**Goal of the exercise:** Please rewrite the entries below, replacing every "于田县" with "本县" and keeping all other text unchanged. Leave the pictures out of your answer.
◇ ◇ ◇ ◇
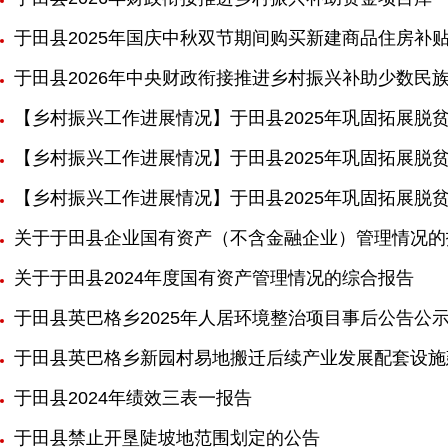
于田县2025年国庆中秋双节期间购买新建商品住房补
于田县2026年中央财政衔接推进乡村振兴补助少数民
【乡村振兴工作进展情况】于田县2025年巩固拓展脱
【乡村振兴工作进展情况】于田县2025年巩固拓展脱
【乡村振兴工作进展情况】于田县2025年巩固拓展脱
关于于田县企业国有资产（不含金融企业）管理情况的
关于于田县2024年度国有资产管理情况的综合报告
于田县英巴格乡2025年人居环境整治项目事后公告公
于田县英巴格乡新园村易地搬迁后续产业发展配套设施
于田县2024年绩效三表一报告
于田县禁止开垦陡坡地范围划定的公告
◇ ◇ ◇ ◇
**Answer to this exercise:**
本县2025年国庆中秋双节期间购买新建商品住房补
本县2026年中央财政衔接推进乡村振兴补助少数民
【乡村振兴工作进展情况】本县2025年巩固拓展脱
【乡村振兴工作进展情况】本县2025年巩固拓展脱
【乡村振兴工作进展情况】本县2025年巩固拓展脱
关于本县企业国有资产（不含金融企业）管理情况的
关于本县2024年度国有资产管理情况的综合报告
本县英巴格乡2025年人居环境整治项目事后公告公
本县英巴格乡新园村易地搬迁后续产业发展配套设施
本县2024年绩效三表一报告
本县禁止开垦陡坡地范围划定的公告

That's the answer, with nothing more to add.